Nice bowl ! Is that what would be considered a dough raising bowl?

On another note - just curious how that hophorn beam is holding up under use?
Scott


----------



## Twig Man (Oct 14, 2012)

NYWoodturner said:


> Nice bowl ! Is that what would be considered a dough raising bowl?
> 
> On another note - just curious how that hophorn beam is holding up under use?
> Scott



It would be considered a dough bowl and the mallet is working great!!


----------



## Kenbo (Oct 14, 2012)

Another gorgeous piece my man.
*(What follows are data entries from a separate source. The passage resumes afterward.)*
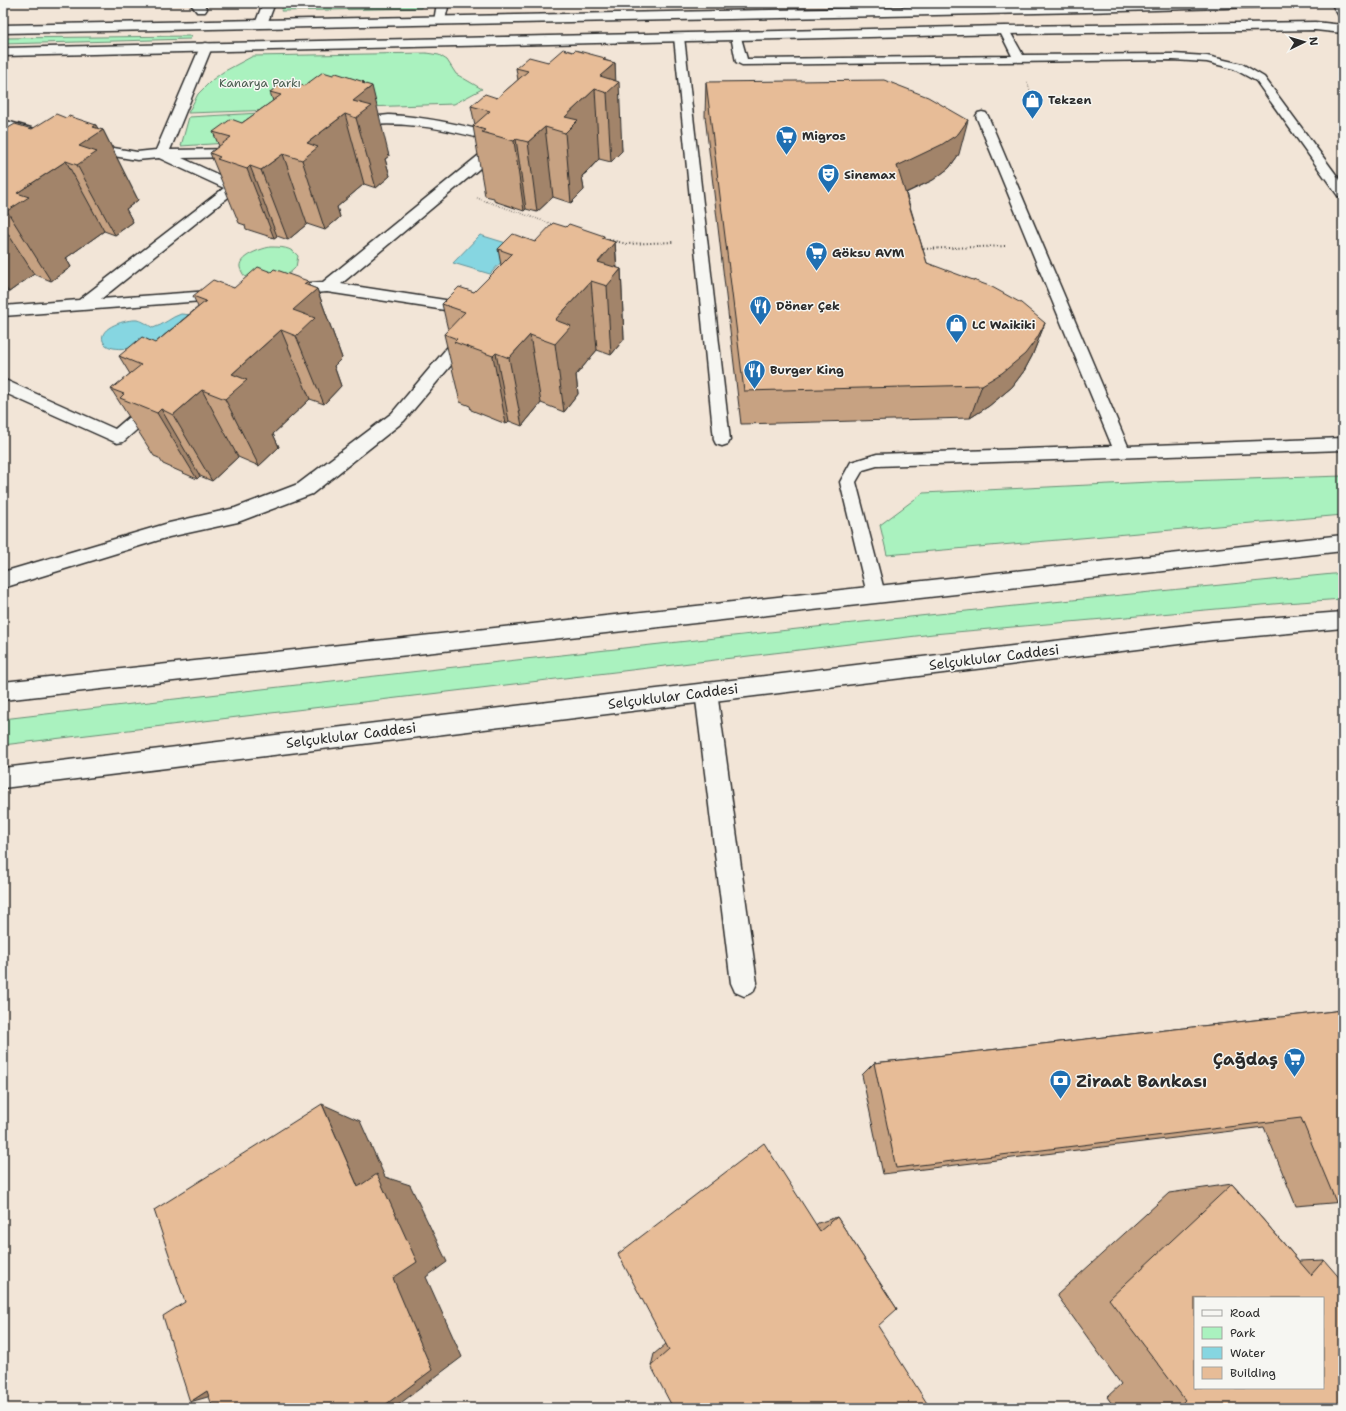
<svg xmlns="http://www.w3.org/2000/svg" width="1346" height="1411" viewBox="0 0 1346 1411" font-family="'Shantell Sans',sans-serif">
<style>
.green{fill:#aaf2bf;stroke:#6a8e75}
.water{fill:#86d6e1;stroke:#629298}
.lines{fill:none;stroke-linecap:round;stroke-linejoin:round}
.service-casing{stroke:#2b2b2b;stroke-width:3}
.pedestrian-casing{stroke:#2b2b2b;stroke-width:3}
.minor-casing{stroke:#2b2b2b;stroke-width:3}
.tertiary-casing{stroke:#2b2b2b;stroke-width:3}
.secondary-casing{stroke:#2b2b2b;stroke-width:3}
.primary-casing{stroke:#2b2b2b;stroke-width:3}
.path-far1{stroke:#2b2b2b;stroke-width:1.5;stroke-dasharray:0.5 2;stroke-linecap:butt}
.path{stroke:#2b2b2b;stroke-width:2;stroke-dasharray:1 2.5;stroke-linecap:butt}
.service{fill:#f6f6f2;fill-rule:evenodd}
.pedestrian{fill:#f6f6f2;fill-rule:evenodd}
.minor{fill:#f6f6f2;fill-rule:evenodd}
.tertiary{fill:#f6f6f2;fill-rule:evenodd}
.secondary{fill:#f6f6f2;fill-rule:evenodd}
.primary{fill:#f6f6f2;fill-rule:evenodd}
.wall{fill:#c7a282;stroke:#2b2b2b}
.shaded-wall{fill:#a2846a;stroke:#2b2b2b}
.building{fill:#e7bc97;stroke:#2b2b2b;fill-rule:evenodd}
.labels{text-anchor:middle;dominant-baseline:central;stroke-width:3;stroke-linejoin:round;paint-order:stroke}
.far-park-label{font-size:12px;fill:#4b5d50;stroke:#f6f6f2}
.far-poi-label{font-size:12px;font-weight:bold;fill:#2b2b2b;stroke:#f6f6f2;text-anchor:start}
.street-label{font-size:14px;fill:#2b2b2b;stroke:#f6f6f2}
.near-poi-label{font-size:17px;font-weight:bold;fill:#2b2b2b;stroke:#f6f6f2;text-anchor:end}
</style>
<rect width="100%" height="100%" fill="#f2e5d7"/>
<filter id="ink" filterUnits="userSpaceOnUse"><feTurbulence type="fractalNoise" baseFrequency=".025" numOctaves="2"/><feDisplacementMap in="SourceGraphic" scale="8" xChannelSelector="R" yChannelSelector="G"/><feConvolveMatrix kernelMatrix="1 2 1 2 8 2 1 2 1" color-interpolation-filters="sRGB"/></filter>
<g filter="url(#ink)">
<g class="green">
<path d="M284 3H422L421 8 281 11Z"/>
<path d="M192 36 190 39 3 44V38Z"/>
<path d="M426 53 439 55 447 60 456 74 482 89 454 104 188 113 198 94 212 80 223 72 253 56Z"/>
<path d="M278 112 273 140 181 146 189 117Z"/>
<path d="M270 247C281 247 291 247 298 256L296 267C292 271 288 275 283 277 278 278 254 280 249 278 246 278 243 275 242 272 232 258 260 249 270 247Z"/>
<path d="M1343 476V515L887 555 880 525 923 493 1151 482Z"/>
<path d="M1343 573V599L1285 603 933 634 3 745V719C449 667 896 616 1343 573Z"/>
</g>
<g class="water">
<path d="M480 235 516 246 490 274 453 263Z"/>
<path d="M181 314 193 315 202 333C186 336 109 361 103 341 98 327 127 319 137 320 144 321 148 325 153 328 164 325 171 317 181 314Z"/>
</g>
<g class="lines">
<defs>
<g id="service">
<path d="M1004 27 1009 30 1023 55 1173 54 1207 56 1242 64 1264 77 1343 184V197L1338 196 1256 81 1234 69 1207 62 1173 60 742 65 736 62 731 36 736 33 740 34 747 59 1012 56 999 30Z"/>
<path d="M679 34 684 37 730 440 728 444 722 446 716 444 714 440 674 37Z"/>
<path d="M982 112 986 113 988 116 1128 446 1343 438V450L877 466 863 470 856 482 885 594 882 599 876 601 870 599 867 594 840 482 851 462 877 454 1112 446 976 116 978 113Z"/>
</g>
<path id="pedestrian" d="M263 3H275L267 24 265 27H257L255 24Z"/>
<g id="minor">
<path d="M190 3H202L207 9 205 12H197Z"/>
<path d="M437 3H449L444 24H436L434 21Z"/>
<path d="M206 43 210 44 212 47 170 150 239 149 244 150 246 153 244 156 239 157 182 158 232 181C240 175 245 170 254 172L256 175 101 299 223 290 229 291 231 295 229 299 3 316V306L79 300 224 188 159 158 137 160 85 151 80 150 78 147 80 144 85 143 137 152 156 150 200 47 202 44Z"/>
<path d="M389 115C430 117 468 126 507 137L510 143 341 284 471 304 477 305 479 309 477 313 471 314 327 292 285 295 279 294 277 290 279 286 285 285 323 282 495 142C447 129 401 119 351 127L346 126 344 123 346 120 351 119Z"/>
<path d="M3 120 45 132 47 135 45 138 40 139 3 128Z"/>
<path d="M468 329 474 330 476 334 474 338 404 421 312 494 238 522 169 537 3 588V572L169 523 235 508 298 484 392 413 462 330Z"/>
<path d="M3 379 115 429 150 399 156 397 162 399 165 403 162 407 123 442 117 443 3 392Z"/>
<path d="M706 683 714 685 717 692 757 983 753 992 744 996 735 992 731 983 695 692 698 685Z"/>
</g>
<g id="tertiary">
<path d="M1133 3H1265L1263 6 1259 7 1086 12 3 33V25Z"/>
<path d="M1315 22 1343 25V33L1315 30 1004 34 3 56V48L1004 26Z"/>
</g>
<g id="secondary">
<path d="M1343 535V551L3 700V682Z"/>
<path d="M1343 612V628L1212 640 3 788V768L1212 622Z"/>
</g>
<path id="primary" d="M1331 3H1343V17L1339 16Z"/>
</defs>
<use href="#service" class="service-casing"/>
<use href="#pedestrian" class="pedestrian-casing"/>
<use href="#minor" class="minor-casing"/>
<use href="#tertiary" class="tertiary-casing"/>
<use href="#secondary" class="secondary-casing"/>
<use href="#primary" class="primary-casing"/>
<g class="path-far1">
<path d="M1027 82 1036 108"/>
<path d="M477 198 555 225"/>
</g>
<g class="path">
<path d="M602 238 627 244 674 242"/>
<path d="M920 249 1007 246"/>
</g>
<use href="#service" class="service"/>
<use href="#pedestrian" class="pedestrian"/>
<use href="#minor" class="minor"/>
<use href="#tertiary" class="tertiary"/>
<use href="#secondary" class="secondary"/>
<use href="#primary" class="primary"/>
</g>
<g class="wall">
<path d="M573 52 615 63V81L622 151 611 162 599 159 586 173 582 176 584 190 571 203 553 197 537 212 526 209 524 211 494 201V198L485 196 473 126 475 125 471 106 497 98 518 80 516 68 548 62Z"/>
<path d="M333 75 364 82 389 156 385 159 390 176 376 188 364 184 337 207 340 217 325 230 307 224 288 240 277 236 274 238 246 229 245 225 239 223 210 153 219 146 213 132 242 123 273 101 270 92 304 86Z"/>
<path d="M706 82 959 154 949 168 933 180 906 193 927 263 1045 323 1032 356 1024 371 1012 387 989 406 970 418 741 424 705 116Z"/>
<path d="M32 129H98L103 130 138 200 126 209 133 222 115 235 104 231 66 258 71 267 51 281 34 274 9 292 3 290V131Z"/>
<path d="M604 239 615 242 617 268 621 269 624 339 611 355 597 350 576 375 578 394 564 412 541 403 522 426 509 421 506 424 471 410 470 406 460 402 444 334 448 330 442 304 474 292 501 265 498 249 535 242Z"/>
<path d="M309 286 317 289 342 358 334 366 341 386 324 404 310 399 273 434 279 447 259 466 238 457 212 481 200 476 197 479 163 464 159 458 154 456 111 389 130 374 119 356 155 343 198 307 193 296 234 288Z"/>
<path d="M1343 1010V1202L1296 1206 1264 1127 883 1174 862 1075 874 1063Z"/>
<path d="M1232 1184 1299 1261 1324 1260 1343 1408H1115L1107 1397 1121 1384 1057 1295 1169 1193Z"/>
<path d="M837 1217 897 1309 651 1366 654 1354 666 1344 818 1223Z"/>
</g>
<g class="shaded-wall">
<path d="M605 58 606 71 615 63 616 85 619 82 622 151 611 162 607 93 600 76 603 60Z"/>
<path d="M364 82 366 91 372 86 389 156 385 159 390 176 376 188 356 118 353 101 362 83Z"/>
<path d="M595 89 599 159 582 176 584 190 571 203 565 133V117Z"/>
<path d="M345 114 364 184 337 207 340 217 325 230 302 160 307 143Z"/>
<path d="M968 120 959 154 949 168 933 180 890 200 897 166Z"/>
<path d="M96 125 100 132 103 130 138 200 126 209 133 222 115 235 77 165 79 146 93 127Z"/>
<path d="M545 127 553 197 537 212 528 142Z"/>
<path d="M516 139 526 209 524 211 514 141Z"/>
<path d="M283 154 307 224 288 240 261 170Z"/>
<path d="M66 161 104 231 66 258 71 267 51 281 7 211 17 193Z"/>
<path d="M250 166 277 236 274 238 247 169Z"/>
<path d="M3 226 34 274 9 292 3 284Z"/>
<path d="M604 236 605 253 615 242 617 274 621 269 624 339 611 355 607 286 598 262 602 238Z"/>
<path d="M308 281 312 293 317 289 342 358 334 366 341 386 324 404 296 336 293 310 304 284Z"/>
<path d="M591 281 597 350 576 375 578 394 564 412 555 344V320Z"/>
<path d="M1045 323 1032 356 1024 371 1012 387 989 406 970 418 982 385Z"/>
<path d="M281 330 310 399 273 434 279 447 259 466 225 399 232 374Z"/>
<path d="M530 335 541 403 522 426 509 358Z"/>
<path d="M496 353 509 421 506 424 493 356Z"/>
<path d="M202 390 238 457 212 481 173 415Z"/>
<path d="M161 409 200 476 197 479 157 413Z"/>
<path d="M322 1104 360 1121 385 1177 410 1185 447 1262 426 1277 462 1357 394 1408H381L393 1278 358 1187Z"/>
<path d="M250 1385 190 1402 207 1391Z"/>
</g>
<g class="building">
<path d="M563 49 573 52 575 50 605 58 603 60 615 63 600 76 619 82 607 93 595 89 565 117 578 120 565 133 545 127 528 142 516 139 514 141 482 132 485 130 473 126 490 111 471 106 485 94 497 98 528 71 516 68 529 57 548 62Z"/>
<path d="M323 72 333 75 336 73 364 82 362 83 372 86 353 101 372 106 356 118 345 114 307 143 318 147 302 160 283 154 261 170 250 166 247 169 217 159 220 157 210 153 231 137 213 132 231 119 242 123 281 95 270 92 286 80 304 86Z"/>
<path d="M884 80 928 97 968 120 958 134 941 145 897 166 927 263 992 287 1021 303 1045 323 1037 338 1025 354 1002 373 982 385 744 391 706 82Z"/>
<path d="M56 114 66 118 69 116 96 125 93 127 103 130 79 146 97 152 77 165 66 161 17 193 29 197 7 211 3 210V141L5 140 3 139V131L15 124 32 129Z"/>
<path d="M553 223 566 227 569 224 604 236 602 238 615 242 598 262 621 269 607 286 591 281 555 320 571 326 555 344 530 335 509 358 496 353 493 356 454 342 457 339 444 334 465 312 442 304 459 287 474 292 512 254 498 249 513 234 535 242Z"/>
<path d="M258 267 271 272 274 269 308 281 304 284 317 289 293 310 315 318 296 336 281 330 232 374 247 380 225 399 202 390 173 415 161 409 157 413 120 398 124 394 111 389 141 365 119 356 142 337 155 343 206 301 193 296 213 280 234 288Z"/>
<path d="M1343 1010V1202H1336L1301 1118 896 1168 874 1063Z"/>
<path d="M322 1104 358 1187 377 1174 417 1262 393 1278 432 1370 381 1408H213L207 1391 190 1402 163 1316 185 1302 154 1210Z"/>
<path d="M764 1143 820 1231 837 1217 897 1309 878 1326 930 1408H673L651 1366 669 1350 618 1254Z"/>
<path d="M1232 1184 1311 1275 1324 1260 1343 1282V1408H1177L1185 1400 1109 1299ZM1195 1298H1323V1388H1195Z"/>
</g>
</g>
<defs>
<symbol id="shop-pin" viewBox="-11 -11 22 30"><path d="M0 17L-7.5 6A9.5 9.5 0 1 1 7.5 6Z" fill="#1f6fb2" stroke="#f6f6f2"/><path d="M-5-2.5h2.3a2.7 3.5 0 0 1 5.4 0H5L5.5 6h-11ZM-1.5-2.5h3a1.5 2.3 0 0 0-3 0Z" fill="#fff"/></symbol>
<symbol id="supermarket-pin" viewBox="-11 -11 22 30"><path d="M0 17L-7.5 6A9.5 9.5 0 1 1 7.5 6Z" fill="#1f6fb2" stroke="#f6f6f2"/><path d="M-6-5.5h2.5l.6 2H6L4.5 2H-2.5L-4.4-4H-6ZM-1.5 3.2a1.3 1.3 0 1 0 .1 0ZM3 3.2a1.3 1.3 0 1 0 .1 0Z" fill="#fff"/></symbol>
<symbol id="theatre-pin" viewBox="-11 -11 22 30"><path d="M0 17L-7.5 6A9.5 9.5 0 1 1 7.5 6Z" fill="#1f6fb2" stroke="#f6f6f2"/><path d="M-5-5.5Q0-4 5-5.5V0Q5 5 0 6Q-5 5-5 0ZM-3.3-2.5H-1v1.5H-3.3ZM1-2.5H3.3v1.5H1ZM-2.8 1Q0 5.5 2.8 1Z" fill="#fff"/></symbol>
<symbol id="restaurant-pin" viewBox="-11 -11 22 30"><path d="M0 17L-7.5 6A9.5 9.5 0 1 1 7.5 6Z" fill="#1f6fb2" stroke="#f6f6f2"/><path d="M-5-6h1v4h1v-4h1v4h1v-4h1v5L-1.5 .5V6h-2V.5L-5-1ZM5-6V6H3V1.5H1.5Q1.5-4 5-6Z" fill="#fff"/></symbol>
<symbol id="bank-pin" viewBox="-11 -11 22 30"><path d="M0 17L-7.5 6A9.5 9.5 0 1 1 7.5 6Z" fill="#1f6fb2" stroke="#f6f6f2"/><path d="M-6-4H6V4H-6ZM0-2.3a2.3 2.3 0 1 0 0 4.6a2.3 2.3 0 1 0 0-4.6Z" fill="#fff"/></symbol>
</defs>
<g fill-rule="evenodd">
<use href="#shop-pin" x="1020" y="88" width="25" height="34"/>
<use href="#supermarket-pin" x="774" y="124" width="25" height="34"/>
<use href="#theatre-pin" x="816" y="162" width="25" height="34"/>
<use href="#supermarket-pin" x="804" y="240" width="25" height="34"/>
<use href="#restaurant-pin" x="748" y="294" width="25" height="34"/>
<use href="#shop-pin" x="944" y="312" width="25" height="34"/>
<use href="#restaurant-pin" x="742" y="358" width="25" height="34"/>
<use href="#supermarket-pin" x="1282" y="1046" width="25" height="34"/>
<use href="#bank-pin" x="1048" y="1068" width="25" height="34"/>
</g>
<g class="labels">
<g class="far-park-label">
<text x="260" y="83">Kanarya Parkı</text>
</g>
<g class="far-poi-label">
<text x="1048" y="100">Tekzen</text>
<text x="802" y="136">Migros</text>
<text x="844" y="175">Sinemax</text>
<text x="832" y="253">Göksu AVM</text>
<text x="776" y="306">Döner Çek</text>
<text x="972" y="325">LC Waikiki</text>
<text x="770" y="370">Burger King</text>
</g>
<g class="street-label">
<text transform="translate(994 657) rotate(-7)">Selçuklular Caddesi</text>
<text transform="translate(673 696) rotate(-7)">Selçuklular Caddesi</text>
<text transform="translate(351 735) rotate(-7)">Selçuklular Caddesi</text>
</g>
<g class="near-poi-label">
<text x="1278" y="1059">Çağdaş</text>
<text x="1076" y="1081" text-anchor="start">Ziraat Bankası</text>
</g>
</g>
<rect width="1346" height="1411" fill="none" stroke="#f6f6f2" stroke-width="16"/>
<rect x="8" y="8" width="1330" height="1395" fill="none" stroke="#2b2b2b" stroke-width="1.5" filter="url(#ink)"/>
<rect x="1194" y="1297" width="130" height="92" fill="#f6f6f2" stroke="#a5a5a2"/>
<rect x="1202" y="1310" width="20" height="6" fill="#f6f6f2" stroke="#a5a5a2"/>
<text x="1230" y="1317" font-size="12" fill="#2b2b2b">Road</text>
<rect x="1202" y="1327" width="20" height="12" fill="#aaf2bf" stroke="#a5a5a2"/>
<text x="1230" y="1337" font-size="12" fill="#2b2b2b">Park</text>
<rect x="1202" y="1347" width="20" height="12" fill="#86d6e1" stroke="#a5a5a2"/>
<text x="1230" y="1357" font-size="12" fill="#2b2b2b">Water</text>
<rect x="1202" y="1367" width="20" height="12" fill="#e7bc97" stroke="#a5a5a2"/>
<text x="1230" y="1377" font-size="12" fill="#2b2b2b">Building</text>
<g transform="translate(1304 42) rotate(85)" stroke="#f6f6f2" stroke-width="3" paint-order="stroke">
<path d="M0-3L7 15L0 10L-7 15Z" fill="#2b2b2b"/>
<text y="-6" font-size="11" font-weight="bold" text-anchor="middle" fill="#2b2b2b">N</text>
</g>
</svg>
Just gorgeous.


----------



## NYWoodturner (Oct 14, 2012)

Twig Man said:


> NYWoodturner said:
> 
> 
> > Nice bowl ! Is that what would be considered a dough raising bowl?
> ...



I found another piece of that in my shop while I was rummaging through... rather cataloging my stock. It is a half round that is about 5" wide and about 24" long. If your interested let me know and I will get some real measurements and some pics.


----------



## Twig Man (Oct 14, 2012)

NYWoodturner said:


> Twig Man said:
> 
> 
> > NYWoodturner said:
> ...



I am good, hope this mallet last a while LOL


----------